··· Records for the task ···

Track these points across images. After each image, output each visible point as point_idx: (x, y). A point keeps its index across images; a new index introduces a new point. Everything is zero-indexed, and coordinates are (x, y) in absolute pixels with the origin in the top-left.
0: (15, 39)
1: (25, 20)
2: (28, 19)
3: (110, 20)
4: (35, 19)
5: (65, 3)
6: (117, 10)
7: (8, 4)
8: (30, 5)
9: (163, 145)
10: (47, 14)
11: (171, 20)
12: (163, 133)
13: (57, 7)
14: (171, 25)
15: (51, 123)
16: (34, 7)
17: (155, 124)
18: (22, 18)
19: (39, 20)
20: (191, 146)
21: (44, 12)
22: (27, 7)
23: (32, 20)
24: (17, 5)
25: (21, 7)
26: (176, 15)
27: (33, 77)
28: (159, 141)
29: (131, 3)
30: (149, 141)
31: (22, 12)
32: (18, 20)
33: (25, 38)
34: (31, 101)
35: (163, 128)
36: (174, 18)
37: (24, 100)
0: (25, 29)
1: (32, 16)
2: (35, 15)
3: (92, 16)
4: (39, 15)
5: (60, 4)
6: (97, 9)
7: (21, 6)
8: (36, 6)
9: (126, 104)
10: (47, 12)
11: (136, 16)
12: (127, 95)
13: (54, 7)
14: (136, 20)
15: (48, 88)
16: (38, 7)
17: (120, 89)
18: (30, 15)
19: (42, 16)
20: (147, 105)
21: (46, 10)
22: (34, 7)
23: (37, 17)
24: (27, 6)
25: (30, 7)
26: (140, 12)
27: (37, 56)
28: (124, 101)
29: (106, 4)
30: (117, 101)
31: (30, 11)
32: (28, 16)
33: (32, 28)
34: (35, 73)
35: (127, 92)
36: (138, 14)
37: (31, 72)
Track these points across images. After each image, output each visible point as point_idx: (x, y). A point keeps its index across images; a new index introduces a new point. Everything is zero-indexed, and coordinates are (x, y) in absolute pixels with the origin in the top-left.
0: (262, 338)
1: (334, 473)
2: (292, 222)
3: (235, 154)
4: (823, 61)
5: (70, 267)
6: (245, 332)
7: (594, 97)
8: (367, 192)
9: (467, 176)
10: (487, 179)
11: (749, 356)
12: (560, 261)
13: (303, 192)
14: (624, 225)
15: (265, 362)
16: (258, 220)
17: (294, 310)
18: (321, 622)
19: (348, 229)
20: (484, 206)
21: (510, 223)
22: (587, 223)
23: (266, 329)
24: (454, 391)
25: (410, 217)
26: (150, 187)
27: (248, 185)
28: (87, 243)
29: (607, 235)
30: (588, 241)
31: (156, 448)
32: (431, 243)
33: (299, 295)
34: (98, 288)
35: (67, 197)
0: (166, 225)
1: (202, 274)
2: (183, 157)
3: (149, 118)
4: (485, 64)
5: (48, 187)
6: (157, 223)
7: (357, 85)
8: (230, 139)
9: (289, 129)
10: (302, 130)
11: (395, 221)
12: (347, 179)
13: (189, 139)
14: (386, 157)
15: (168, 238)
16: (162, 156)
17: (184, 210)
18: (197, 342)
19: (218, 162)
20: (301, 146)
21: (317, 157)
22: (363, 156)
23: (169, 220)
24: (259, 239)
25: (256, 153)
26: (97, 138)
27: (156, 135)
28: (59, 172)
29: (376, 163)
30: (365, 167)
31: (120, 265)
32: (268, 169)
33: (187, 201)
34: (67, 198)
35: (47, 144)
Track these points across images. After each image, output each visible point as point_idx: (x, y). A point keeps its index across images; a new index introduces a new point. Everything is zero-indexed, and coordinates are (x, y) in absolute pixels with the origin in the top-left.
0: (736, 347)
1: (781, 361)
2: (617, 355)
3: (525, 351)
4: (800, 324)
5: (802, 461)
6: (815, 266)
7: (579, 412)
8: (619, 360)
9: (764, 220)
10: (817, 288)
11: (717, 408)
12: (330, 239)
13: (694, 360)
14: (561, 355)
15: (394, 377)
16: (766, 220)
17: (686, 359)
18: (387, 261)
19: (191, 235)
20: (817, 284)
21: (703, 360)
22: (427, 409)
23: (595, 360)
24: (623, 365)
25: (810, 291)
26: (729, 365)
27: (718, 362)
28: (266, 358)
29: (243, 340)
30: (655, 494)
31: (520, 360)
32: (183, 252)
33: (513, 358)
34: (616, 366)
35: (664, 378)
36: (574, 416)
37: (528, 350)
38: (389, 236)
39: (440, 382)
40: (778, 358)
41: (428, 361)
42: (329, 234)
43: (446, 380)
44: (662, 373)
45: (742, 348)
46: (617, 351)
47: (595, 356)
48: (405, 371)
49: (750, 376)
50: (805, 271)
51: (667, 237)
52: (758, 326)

···

## Task instructions
An exact copy of every record is needed.

## Solution to this task
Track these points across images. After each image, output each visible point as point_idx: (x, y). A point keeps its index across images; a new index introduces a new point. Everything is zero-indexed, and coordinates are (x, y) in absolute pixels with the origin in the top-left.
0: (15, 39)
1: (25, 20)
2: (28, 19)
3: (110, 20)
4: (35, 19)
5: (65, 3)
6: (117, 10)
7: (8, 4)
8: (30, 5)
9: (163, 145)
10: (47, 14)
11: (171, 20)
12: (163, 133)
13: (57, 7)
14: (171, 25)
15: (51, 123)
16: (34, 7)
17: (155, 124)
18: (22, 18)
19: (39, 20)
20: (191, 146)
21: (44, 12)
22: (27, 7)
23: (32, 20)
24: (17, 5)
25: (21, 7)
26: (176, 15)
27: (33, 77)
28: (159, 141)
29: (131, 3)
30: (149, 141)
31: (22, 12)
32: (18, 20)
33: (25, 38)
34: (31, 101)
35: (163, 128)
36: (174, 18)
37: (24, 100)
0: (25, 29)
1: (32, 16)
2: (35, 15)
3: (92, 16)
4: (39, 15)
5: (60, 4)
6: (97, 9)
7: (21, 6)
8: (36, 6)
9: (126, 104)
10: (47, 12)
11: (136, 16)
12: (127, 95)
13: (54, 7)
14: (136, 20)
15: (48, 88)
16: (38, 7)
17: (120, 89)
18: (30, 15)
19: (42, 16)
20: (147, 105)
21: (46, 10)
22: (34, 7)
23: (37, 17)
24: (27, 6)
25: (30, 7)
26: (140, 12)
27: (37, 56)
28: (124, 101)
29: (106, 4)
30: (117, 101)
31: (30, 11)
32: (28, 16)
33: (32, 28)
34: (35, 73)
35: (127, 92)
36: (138, 14)
37: (31, 72)
Track these points across images. After each image, output each visible point as point_idx: (x, y). A point keeps its index across images; a new index introduces a new point. Everything is zero-indexed, and coordinates are (x, y) in absolute pixels with the origin in the top-left.
0: (262, 338)
1: (334, 473)
2: (292, 222)
3: (235, 154)
4: (823, 61)
5: (70, 267)
6: (245, 332)
7: (594, 97)
8: (367, 192)
9: (467, 176)
10: (487, 179)
11: (749, 356)
12: (560, 261)
13: (303, 192)
14: (624, 225)
15: (265, 362)
16: (258, 220)
17: (294, 310)
18: (321, 622)
19: (348, 229)
20: (484, 206)
21: (510, 223)
22: (587, 223)
23: (266, 329)
24: (454, 391)
25: (410, 217)
26: (150, 187)
27: (248, 185)
28: (87, 243)
29: (607, 235)
30: (588, 241)
31: (156, 448)
32: (431, 243)
33: (299, 295)
34: (98, 288)
35: (67, 197)
0: (166, 225)
1: (202, 274)
2: (183, 157)
3: (149, 118)
4: (485, 64)
5: (48, 187)
6: (157, 223)
7: (357, 85)
8: (230, 139)
9: (289, 129)
10: (302, 130)
11: (395, 221)
12: (347, 179)
13: (189, 139)
14: (386, 157)
15: (168, 238)
16: (162, 156)
17: (184, 210)
18: (197, 342)
19: (218, 162)
20: (301, 146)
21: (317, 157)
22: (363, 156)
23: (169, 220)
24: (259, 239)
25: (256, 153)
26: (97, 138)
27: (156, 135)
28: (59, 172)
29: (376, 163)
30: (365, 167)
31: (120, 265)
32: (268, 169)
33: (187, 201)
34: (67, 198)
35: (47, 144)
Track these points across images. After each image, output each visible point as point_idx: (x, y). A point keeps its index across images; a new index introduces a new point. Everything is zero-indexed, and coordinates are (x, y) in absolute pixels with the origin in the top-left.
0: (736, 347)
1: (781, 361)
2: (617, 355)
3: (525, 351)
4: (800, 324)
5: (802, 461)
6: (815, 266)
7: (579, 412)
8: (619, 360)
9: (764, 220)
10: (817, 288)
11: (717, 408)
12: (330, 239)
13: (694, 360)
14: (561, 355)
15: (394, 377)
16: (766, 220)
17: (686, 359)
18: (387, 261)
19: (191, 235)
20: (817, 284)
21: (703, 360)
22: (427, 409)
23: (595, 360)
24: (623, 365)
25: (810, 291)
26: (729, 365)
27: (718, 362)
28: (266, 358)
29: (243, 340)
30: (655, 494)
31: (520, 360)
32: (183, 252)
33: (513, 358)
34: (616, 366)
35: (664, 378)
36: (574, 416)
37: (528, 350)
38: (389, 236)
39: (440, 382)
40: (778, 358)
41: (428, 361)
42: (329, 234)
43: (446, 380)
44: (662, 373)
45: (742, 348)
46: (617, 351)
47: (595, 356)
48: (405, 371)
49: (750, 376)
50: (805, 271)
51: (667, 237)
52: (758, 326)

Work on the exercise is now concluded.